From the movie-making side, Easy Rider was further proof that cheap, independent films inspired by things like French New Wave films could succeed. Not only that but it seemed that audiences were really for things like frank portrayals of violence, people using drugs, and stories about non-traditional people and lives without moral posturing. This movie was grittier and more cynical than major American dramas at the time. It's like an anti-western.

And the insane aforementioned profit-margin didn't hurt either. You could argue that independent filmmaking planted its foot in the door with this movie. Not every movie had to come from a major studio to be successful and it might behoove bigger studios to cultivate and finance smaller experimental films with new talent. While a lot of studios piled money into big projects with big names, often not making back their budget, this was confirmation that smaller investments with unproven talents could pay off.
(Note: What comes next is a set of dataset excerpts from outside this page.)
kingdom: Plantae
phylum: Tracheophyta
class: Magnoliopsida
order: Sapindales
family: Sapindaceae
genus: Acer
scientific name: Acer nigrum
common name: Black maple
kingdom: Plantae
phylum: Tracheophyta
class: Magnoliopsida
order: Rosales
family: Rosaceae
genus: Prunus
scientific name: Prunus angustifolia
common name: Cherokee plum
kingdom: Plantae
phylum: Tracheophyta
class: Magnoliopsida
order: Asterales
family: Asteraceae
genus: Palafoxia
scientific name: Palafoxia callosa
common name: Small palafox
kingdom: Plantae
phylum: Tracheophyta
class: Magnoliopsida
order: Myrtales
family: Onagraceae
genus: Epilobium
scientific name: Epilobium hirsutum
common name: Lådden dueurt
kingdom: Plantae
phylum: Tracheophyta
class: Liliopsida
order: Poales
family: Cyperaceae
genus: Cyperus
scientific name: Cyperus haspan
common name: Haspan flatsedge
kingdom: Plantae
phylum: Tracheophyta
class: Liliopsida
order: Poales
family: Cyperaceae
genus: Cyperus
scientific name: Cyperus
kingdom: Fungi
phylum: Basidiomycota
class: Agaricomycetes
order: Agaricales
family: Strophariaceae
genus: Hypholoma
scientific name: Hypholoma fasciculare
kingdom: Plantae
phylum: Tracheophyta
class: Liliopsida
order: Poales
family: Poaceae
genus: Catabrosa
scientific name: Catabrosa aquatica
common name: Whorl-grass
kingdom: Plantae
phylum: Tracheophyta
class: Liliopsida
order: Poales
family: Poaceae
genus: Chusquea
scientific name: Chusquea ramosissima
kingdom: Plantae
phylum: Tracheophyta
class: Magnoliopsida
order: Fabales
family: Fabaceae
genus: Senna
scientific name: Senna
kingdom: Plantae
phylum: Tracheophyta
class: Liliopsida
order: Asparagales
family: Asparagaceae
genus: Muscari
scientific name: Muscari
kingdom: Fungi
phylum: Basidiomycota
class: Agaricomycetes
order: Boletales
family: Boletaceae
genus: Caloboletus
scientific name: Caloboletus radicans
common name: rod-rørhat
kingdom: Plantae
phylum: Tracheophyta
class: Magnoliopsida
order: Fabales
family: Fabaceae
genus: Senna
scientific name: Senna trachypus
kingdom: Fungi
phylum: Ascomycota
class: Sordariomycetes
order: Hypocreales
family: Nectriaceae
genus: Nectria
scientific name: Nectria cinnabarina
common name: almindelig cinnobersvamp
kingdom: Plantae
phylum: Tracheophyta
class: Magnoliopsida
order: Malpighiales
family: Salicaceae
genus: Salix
Which of course, as it always seems to with these movies, leads us to New Hollywood. If the Graduate and Bonnie and Clyde proved that you could buck the Hays Code and Hollywood tradition, Easy Rider's success proved you could go ever further. B-level talent could make A-level success for a lot less money. And of course you bring in new actors like Jack Nicholson, confirm the appeal of rock soundtracks, and tackle feelings that the Baby Boomers have been trying to express. In an era when protests and movements were becoming more volatile and disillusionment was so strong, films like Easy Rider felt like a great way for Hollywood to move forward. That's not to say the film is made for a modern audience though.

The Pitfalls

While it may have popularized the genre, Easy Rider is a straight-forward road movie. Our two leads go to a place, encounter people, and then move on to the next place. Maybe they make friends, maybe they encounter resistance, but they'll be leaving soon. Every is extremely episodic and slow by modern standards. It also lacks the narrative or character thrust that other road movies have.

Most modern road movies involve two elements that this movie doesn't have: character development and high stakes. In most road movies, our characters have a major foible to get over by the film's end and the episodic adventure will help them get over the hump by directly challenging it. If it's two characters who hate each other they'll become friends or fall in love. If it's a group of people they'll all find some kind of personal fulfillment. But Easy Rider isn't interested in growth and fulfillment. In fact, you could argue that's the movie's point, that nothing is/has changed including our leads, but it doesn't lead to a satisfying narrative.

Likewise the end goal of "getting to NOLA before Mardi Gras" lacks the ticking clock element a lot of road movies have. The goal in this movie is just that, a goal. It kinda doesn't matter if they make it or not. Their lives won't be changed one way or another, it's just something they want to do. In almost every other road movie, there's a distinctive reason why the trip is happening. There's a window of opportunity that will close or a disaster that has to be averted. Not the case here. Seems like these guys will journey on regardless of whether or not they make it to Mardi Gras. Again, probably the point but not terribly engaging.

Combine that with some very slow segments, seemingly inexplicable shifts to violence, and the trippy drug sequences, and you've got a movie that is tailor-made for its time, but not modern sensibilities.

Conclusion

Easy Rider's meant a lot to its intended youthful audience and the movie business in 1969, but years later after repeated viewings of its formula, it's hard to say it hits the same, even if you always think of motorcycles when you hear "Born to Be Wild."